What key challenges did you face in implementing these projects?
The mandate to “do more with less” continues. With frenetic change as the predominant driver, leaders and managers in governments of all sizes are charged with balancing growing needs and shrinking resources with the burgeoning demands on – and complexity of – the systems that keep their worlds operating. IBM has formed long-term relationships with national, regional and local governments in all regions of the world, resulting in a long list of references. IBM has a proven track record, with a dedicated focus on clients’ most critical needs, delivering lasting transformative solutions involving the integration of processes, people and systems.
Which organisations and institutions is IBM partnering with to offer solutions in the e-governance domain? What role for the IBM Research Lab are you looking forward to?
IBM India Research Lab is heavily focused on developing solutions for specific industries, including government. The goal is to create groundbreaking applications and platforms that would help businesses and industries thrive. Take, for example, the potential of the Spoken Web. People can create voice sites using a simple telephone, mobile or landline.

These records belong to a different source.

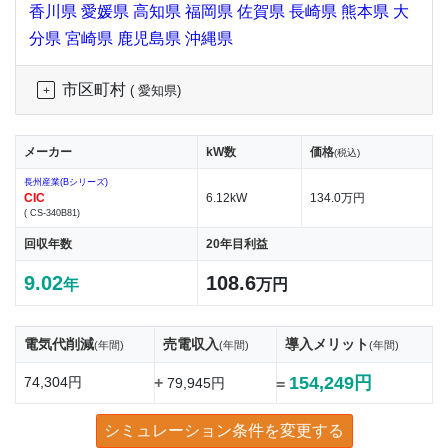
香川県
愛媛県
高知県
福岡県
佐賀県
長崎県
熊本県
大
分県
宮崎県
鹿児島県
沖縄県
市区町村
( 愛知県)
メーカー
kW数
価格
(税込)
長州産業(Bシリーズ)
CIC
6.12kW
134.0万円
( CS-340B81)
回収年数
20年目利益
9.02
108.6
年
万円
電気代削減
売電収入
導入メリット
(年間)
(年間)
(年間)
154,249円
74,304円
+
79,945円
=
シミュレーション条件を変更する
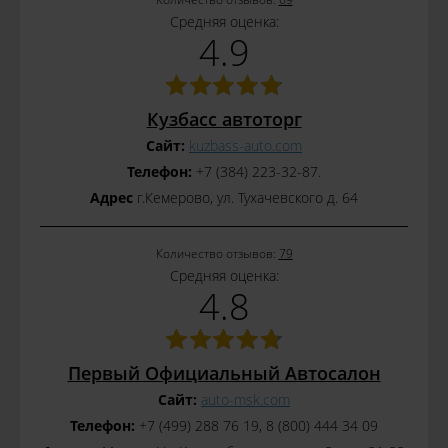
Средняя оценка:
4.9
Кузбасс автоторг
Сайт:
kuzbass-auto.com
Телефон:
+7 (384) 223-32-87.
Адрес
г.Кемерово, ул. Тухачевского д. 64
Количество отзывов:
79
Средняя оценка:
4.8
Первый Официальный Автосалон
Сайт:
auto-msk.com
Телефон:
+7 (499) 288 76 19, 8 (800) 444 34 09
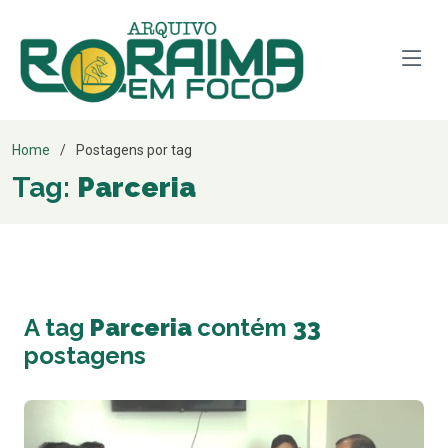
Home
Postagens por tag
Tag:
Parceria
A tag
Parceria
contém
33
postagens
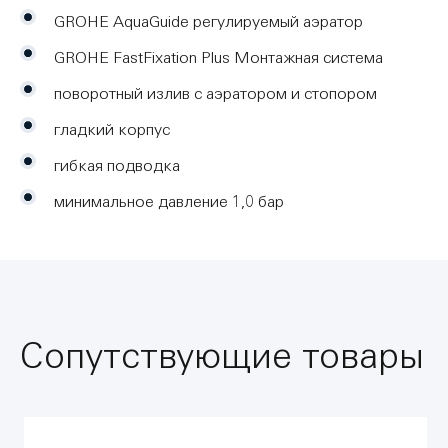
GROHE AquaGuide регулируемый аэратор
GROHE FastFixation Plus Монтажная система
поворотный излив с аэратором и стопором
гладкий корпус
гибкая подводка
минимальное давление 1,0 бар
Сопутствующие товары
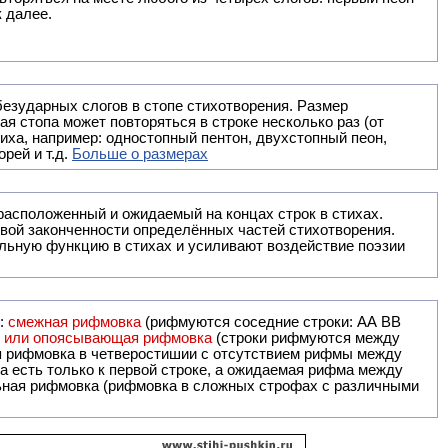
к далее.
безударных слогов в стопе стихотворения. Размер
ая стопа может повторяться в строке несколько раз (от
тиха, например: одностопный пентон, двухстопный пеон,
рей и т.д.
Больше о размерах
ак правило, расположенный и ожидаемый на концах строк в стихах.
вой законченности определённых частей стихотворения.
льную функцию в стихах и усиливают воздействие поэзии
и:
смежная рифмовка
(рифмуются соседние строки: AA ВВ
я или опоясывающая рифмовка
(строки рифмуются между
я рифмовка в четверостишии с отсутствием рифмы между
 есть только к первой строке, а ожидаемая рифма между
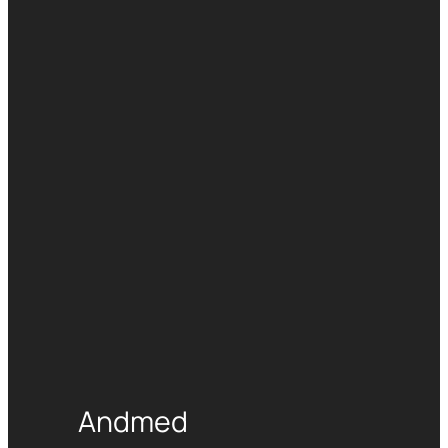
Andmed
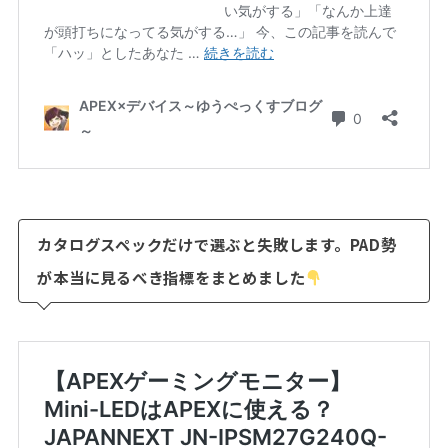
カタログスペックだけで選ぶと失敗します。PAD勢
が本当に見るべき指標をまとめました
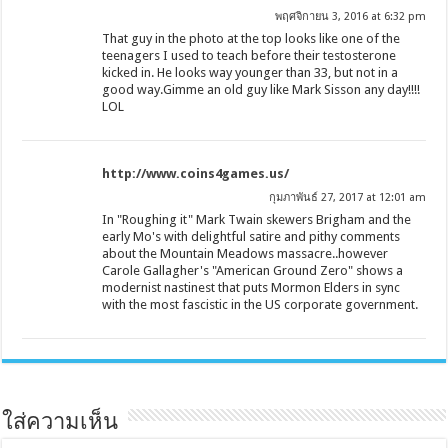
พฤศจิกายน 3, 2016 at 6:32 pm
That guy in the photo at the top looks like one of the
teenagers I used to teach before their testosterone
kicked in. He looks way younger than 33, but not in a
good way.Gimme an old guy like Mark Sisson any day!!!!
LOL
http://www.coins4games.us/
กุมภาพันธ์ 27, 2017 at 12:01 am
In "Roughing it" Mark Twain skewers Brigham and the
early Mo's with delightful satire and pithy comments
about the Mountain Meadows massacre..however
Carole Gallagher's "American Ground Zero" shows a
modernist nastinest that puts Mormon Elders in sync
with the most fascistic in the US corporate government.
ใส่ความเห็น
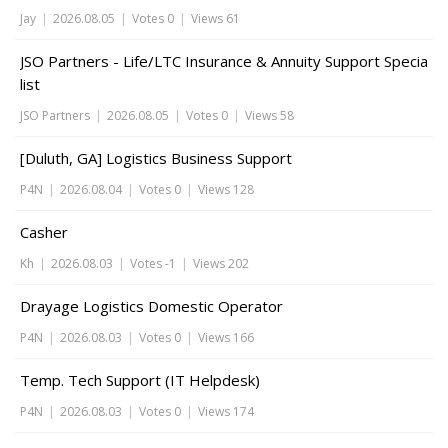
Jay
|
2026.08.05
|
Votes 0
|
Views 61
JSO Partners - Life/LTC Insurance & Annuity Support Specia
list
JSO Partners
|
2026.08.05
|
Votes 0
|
Views 58
[Duluth, GA] Logistics Business Support
P4N
|
2026.08.04
|
Votes 0
|
Views 128
Casher
Kh
|
2026.08.03
|
Votes -1
|
Views 202
Drayage Logistics Domestic Operator
P4N
|
2026.08.03
|
Votes 0
|
Views 166
Temp. Tech Support (IT Helpdesk)
P4N
|
2026.08.03
|
Votes 0
|
Views 174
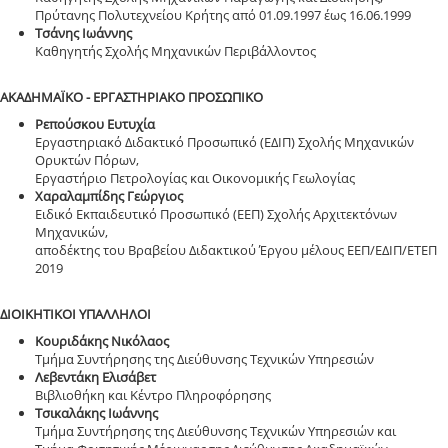
Πρύτανης Πολυτεχνείου Κρήτης από 01.09.1997 έως 16.06.1999
Τσάνης Ιωάννης
Καθηγητής Σχολής Μηχανικών Περιβάλλοντος
ΑΚΑΔΗΜΑΪΚΟ - ΕΡΓΑΣΤΗΡΙΑΚΟ ΠΡΟΣΩΠΙΚΟ
Ρεπούσκου Ευτυχία
Εργαστηριακό Διδακτικό Προσωπικό (ΕΔΙΠ) Σχολής Μηχανικών
Ορυκτών Πόρων,
Εργαστήριο Πετρολογίας και Οικονοµικής Γεωλογίας
Χαραλαμπίδης Γεώργιος
Ειδικό Εκπαιδευτικό Προσωπικό (ΕΕΠ) Σχολής Αρχιτεκτόνων
Μηχανικών,
αποδέκτης του Βραβείου Διδακτικού Έργου μέλους ΕΕΠ/ΕΔΙΠ/ΕΤΕΠ
2019
ΔΙΟΙΚΗΤΙΚΟΙ ΥΠΑΛΛΗΛΟΙ
Κουριδάκης Νικόλαος
Tμήμα Συντήρησης της Διεύθυνσης Τεχνικών Υπηρεσιών
Λεβεντάκη Ελισάβετ
Βιβλιοθήκη και Κέντρο Πληροφόρησης
Τσικαλάκης Ιωάννης
Tμήμα Συντήρησης της Διεύθυνσης Τεχνικών Υπηρεσιών και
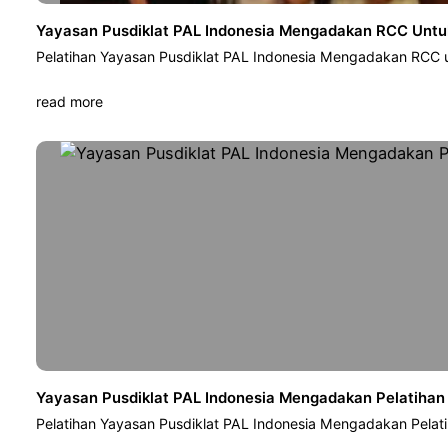
Yayasan Pusdiklat PAL Indonesia Mengadakan RCC Untuk
Pelatihan Yayasan Pusdiklat PAL Indonesia Mengadakan RCC u
read more
Yayasan Pusdiklat PAL Indonesia Mengadakan Pelatihan
Pelatihan Yayasan Pusdiklat PAL Indonesia Mengadakan Pelat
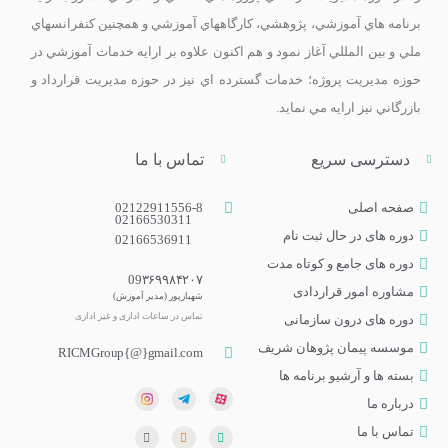
برنامه­ هاي آموزشي، پژوهشي، کارگاه­هاي آموزشي و همچنين کنفرانس­هاي
ملي و بين­ المللي آغاز نمود و هم اکنون علاوه بر ارايه خدمات آموزشي در
حوزه مديريت پروژه؛ خدمات گسترده اي نيز در حوزه مديريت قرارداد و
بازرگاني نيز ارايه مي­ نمايد.
دسترسی سریع
تماس با ما
صفحه اصلی
02122911556-8
02166530311
دوره های در حال ثبت نام
02166536911
دوره‌ های جامع و کوتاه مدت
09۳۶۹۹۸۴۲۰۷
مشاوره امور قراردادی
شهبازپور (مدیر آموزش)
تماس در ساعات اداری و غیر اداری​
دوره های درون سازمانی
موسسه پیمان پژوهان شریف
RICMGroup{@}gmail.com
بسته ها و آرشیو برنامه ها
درباره ما
تماس با ما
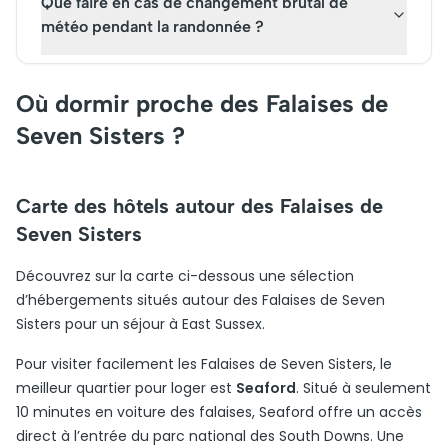
Que faire en cas de changement brutal de
météo pendant la randonnée ?
Où dormir proche des Falaises de
Seven Sisters ?
Carte des hôtels autour des Falaises de
Seven Sisters
Découvrez sur la carte ci-dessous une sélection
d’hébergements situés autour des Falaises de Seven
Sisters pour un séjour à East Sussex.
Pour visiter facilement les Falaises de Seven Sisters, le
meilleur quartier pour loger est
Seaford
. Situé à seulement
10 minutes en voiture des falaises, Seaford offre un accès
direct à l’entrée du parc national des South Downs. Une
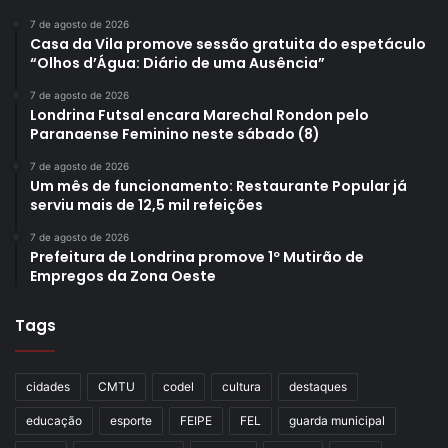
7 de agosto de 2026
Casa da Vila promove sessão gratuita do espetáculo
“Olhos d’Água: Diário de uma Ausência”
7 de agosto de 2026
Londrina Futsal encara Marechal Rondon pelo
Paranaense Feminino neste sábado (8)
7 de agosto de 2026
Um mês de funcionamento: Restaurante Popular já
serviu mais de 12,5 mil refeições
7 de agosto de 2026
Prefeitura de Londrina promove 1º Mutirão de
Empregos da Zona Oeste
Tags
cidades
CMTU
codel
cultura
destaques
educação
esporte
FEIPE
FEL
guarda municipal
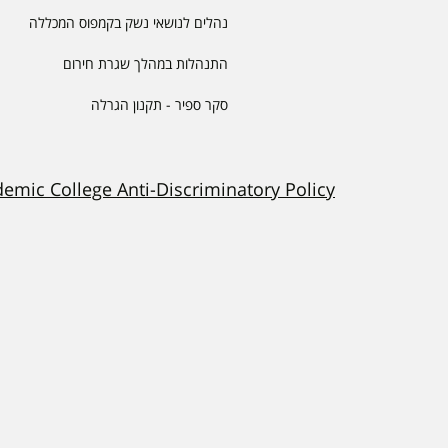
נהלים לנושאי נשק בקמפוס המכללה
התנהלות במהלך שגרת חירום
סקר ספיר - תקנון הגרלה
demic College Anti-Discriminatory Policy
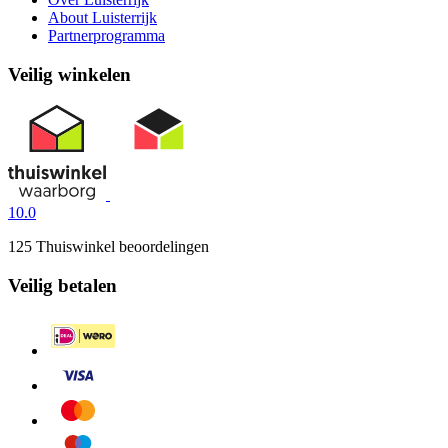
About Luisterrijk
Partnerprogramma
Veilig winkelen
10.0
125 Thuiswinkel beoordelingen
Veilig betalen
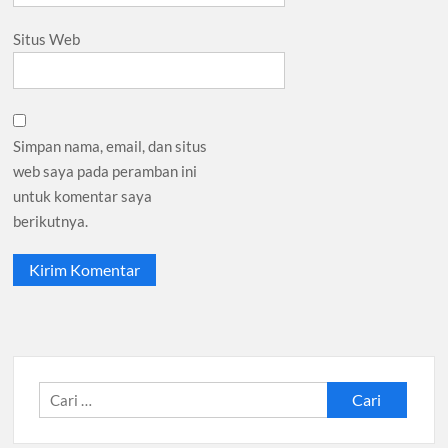
Situs Web
Simpan nama, email, dan situs
web saya pada peramban ini
untuk komentar saya
berikutnya.
Cari
untuk:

The user gets a unique phone number which is analogous to a URL and when other users access this voice site they get to hear the content uploaded there. Interestingly, all these voice sites can be interlinked creating a massive network, which can work like the World Wide Web. IBM partners with almost all leading IT players in the Indian market to work collaboratively to offer the best solution to the customer.
The Indian Council of Research on International Economic Relations (ICRIER) recently brought out a report, concluding that IBM is monopolising the mainframes market. What do you have to say about it?
This report was written by Openmainframe.org, an organisation that is a front group for many of IBM’s competitors. So you must consider the source of these unfounded accusations. Openmainframe.org is bought and paid for by Microsoft and other IBM competitors, so it’s hardly surprising that it would be making an anti-IBM argument. This report has no credibility.
The accusations in this report are not being driven by the interests of clients, but rather by some of IBM’s competitors. To call the IBM mainframe a ‘monopoly’ is reflective of lack of understanding of technology challenges facing the country. IBM servers face vigorous competition. IBM’s System Z servers constitute less than 10 percent of all server revenue and 0.03 percent of total server shipments. In fact, only a decade ago, the IBM mainframe was on the verge of extinction because of competition from Wintel and other distributed platforms that still heavily dominate the market today. But by investing billions of dollars in research and development, IBM improved the mainframe platform and enhanced its competitiveness.
Even while doing so, IBM regularly has lowered the prices paid by clients for doing work on the mainframe. As a result, IBM’s clients have benefited from innovation on the platform, and an alternative to Unix and Windows has been preserved.
Continuous quality improvements and reduced prices are not what one would expect from a so-called monopoly.